INPUT below:

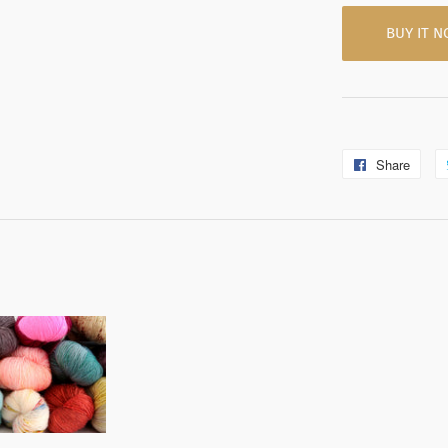
BUY IT 
Share
Shar
on
Fac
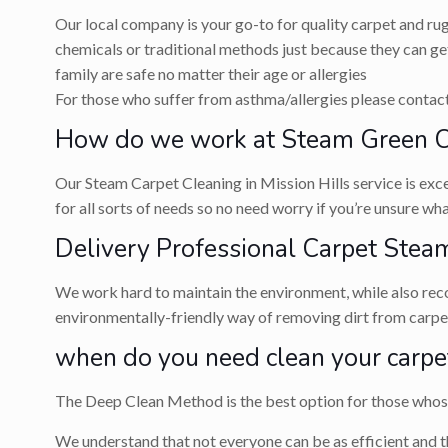
Our local company is your go-to for quality carpet and ru
chemicals or traditional methods just because they can get
family are safe no matter their age or allergies
For those who suffer from asthma/allergies please contact 
How do we work at Steam Green Car
Our Steam Carpet Cleaning in Mission Hills service is exce
for all sorts of needs so no need worry if you’re unsure w
Delivery Professional Carpet Steam
We work hard to maintain the environment, while also recog
environmentally-friendly way of removing dirt from carpets
when do you need clean your carpe
The Deep Clean Method is the best option for those whose 
We understand that not everyone can be as efficient and t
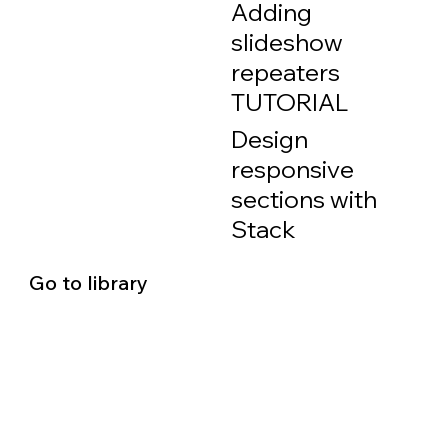
Adding
slideshow
repeaters
TUTORIAL
Design
responsive
sections with
Stack
Go to library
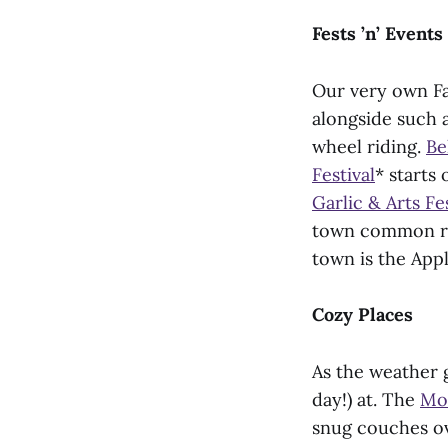
Fests ’n’ Events
Our very own Fa
alongside such a
wheel riding.
Be
Festival
* starts
Garlic & Arts Fes
town common run
town is the Appl
Cozy Places
As the weather g
day!) at. The
Mo
snug couches ov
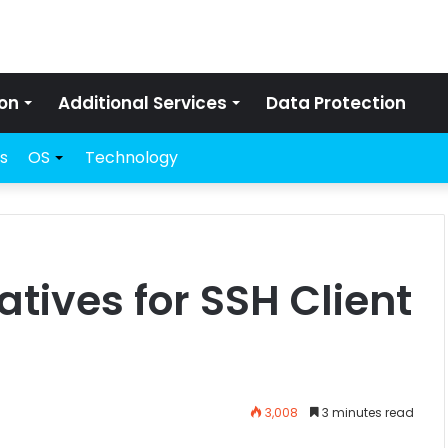
on
Additional Services
Data Protection
s
OS
Technology
atives for SSH Client
3,008
3 minutes read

End of INPUT.

Output the entries above verbatim, leaving out images.

RESULT FOR THIS TASK »
BUY IT 
Share
Shar
on
Fac
Our local company is your go-to for quality carpet and ru
chemicals or traditional methods just because they can get
family are safe no matter their age or allergies
For those who suffer from asthma/allergies please contact 
How do we work at Steam Green Car
Our Steam Carpet Cleaning in Mission Hills service is exce
for all sorts of needs so no need worry if you’re unsure w
Delivery Professional Carpet Steam
We work hard to maintain the environment, while also recog
environmentally-friendly way of removing dirt from carpets
when do you need clean your carpe
The Deep Clean Method is the best option for those whose 
We understand that not everyone can be as efficient and t
Adding
slideshow
repeaters
TUTORIAL
Design
responsive
sections with
Stack
Go to library
Fests ’n’ Events
Our very own Fa
alongside such a
wheel riding.
Be
Festival
* starts
Garlic & Arts Fes
town common run
town is the Appl
Cozy Places
As the weather g
day!) at. The
Mo
snug couches ov
on
Additional Services
Data Protection
s
OS
Technology
atives for SSH Client
3,008
3 minutes read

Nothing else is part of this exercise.